**YOUR INSTRUCTIONS:** Continue the forum discussion on replication problems in psychology, picking up right after its last sentence.

**DOCUMENT EXCERPT:**
╭──


    1. Some people seem to have an axe to grind and will conclude that psychology is crap no matter what we do. If we ignore the problem they will say that we are being disingenuous. If we acknowledge it, they will consider themselves vindicated. In my view, we should ignore those who won't be satisfied no matter the outcome, and focus instead on improving what we can.

  6. Thanks for this post! I was part of the Reproducibility Project, and it was really nice to hear you weighing in on the debate. The idea that software packages might enable fishing for effects (as opposed to pocket calculators) has not crossed my mind before - possibly because I have never used pocket calculators for statistics.

    1. Try doing a Manova or Factor Analysis by hand. :(

      I believe that there were many statistical analyses available pre-computer days (well pre easy-access to computers) that were impractical before the advent of statistical packages and easy access to computer time.

      One of my professors had Cattel as an adviser and said a lot of the graduate students time was spent on mechanical calculators doing work on factor analysis.He characterized it as "punch the keys,crank the handle; punch the keys, crank the handle., repeat".

      I am envious of deevybee, "She had a hand calculator”. I had a pencil and a pad of paper.

      I may have just had a couple of poor stats instructors in undergrad but immense amounts of time seemed to be spent teaching people how to use calculation formulae as opposed to conceptual instruction on what was actually happening. Now one can download R and do generate a 100 X 100 correlation matrix in moments.

      On a different note, I think a lot of psychology is underpowered due to the difficulty of obtaining subjects particularly human subjects. Some other disciplines seem to be able to do a study with large N's and replicate with no problem. Mice are cheap and a phone call can have them delivered to a lab in no time. Bacteria probably are even cheaper.

      Then try doing a study in school board. It can take 6 months to a year to set up and execute and all one needs in a simple study is to have a flu epidemic wipe out half your subject pool on the planned testing day. Repeat this in another school board if you want a replication. Or try getting two or three hundred young men or women for a sexual dysfunction study.

      Some studies, if done properly, are also incredibly costly by psychology standards. I, once, was costing out a psychomoter skills study done in-house in a large corporation. IIRC, salary costs for subjects was projected at a little over a quarter of million dollars in 1990 $CDN.

╰──

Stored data

╭──

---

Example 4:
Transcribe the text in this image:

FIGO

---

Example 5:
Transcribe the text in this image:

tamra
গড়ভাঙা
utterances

╰──

**RESULT FOR THIS EXERCISE:**
      I think psychology has a history of underpowered studies because of the cost and time to get a decent sample size and psychologists have not yet realized the p-value problem when the effect-sizes are likely to be small and the data is noisy.

      On the other hand, maybe should all become Bayesians.

  7. I found this quite interesting:

    I wonder what's next - neonates don't imitate adults?

  8. I think there's another even more insidious issue which is the focus on effects in the first place as the aim of psychological research. But these are only interesting and relevant if the effects are amazingly strong such as Müller-Lyer or the non-native phonological discrimination.

    But in the vast majority of the other phenomena, it is the patterns of variation within populations that psychology should be setting as its aim. I see all this research on effects of interventions which almost always only report on average effectiveness but rarely on the spread of the effects. But in many cases, they have that average effect on literally nobody. So using increasingly more sophisticated statistical methods to detect small effects across populations may in fact be taking us in the wrong direction.

    We should be looking at modeling the distribution of individual effects rather than average effects - this seems to apply even to some of the stronger effects like the phonological foundations of reading difficulties where the replications are much more variable than with something like many of the visual phenomena.

  9. This comment has been removed by the author.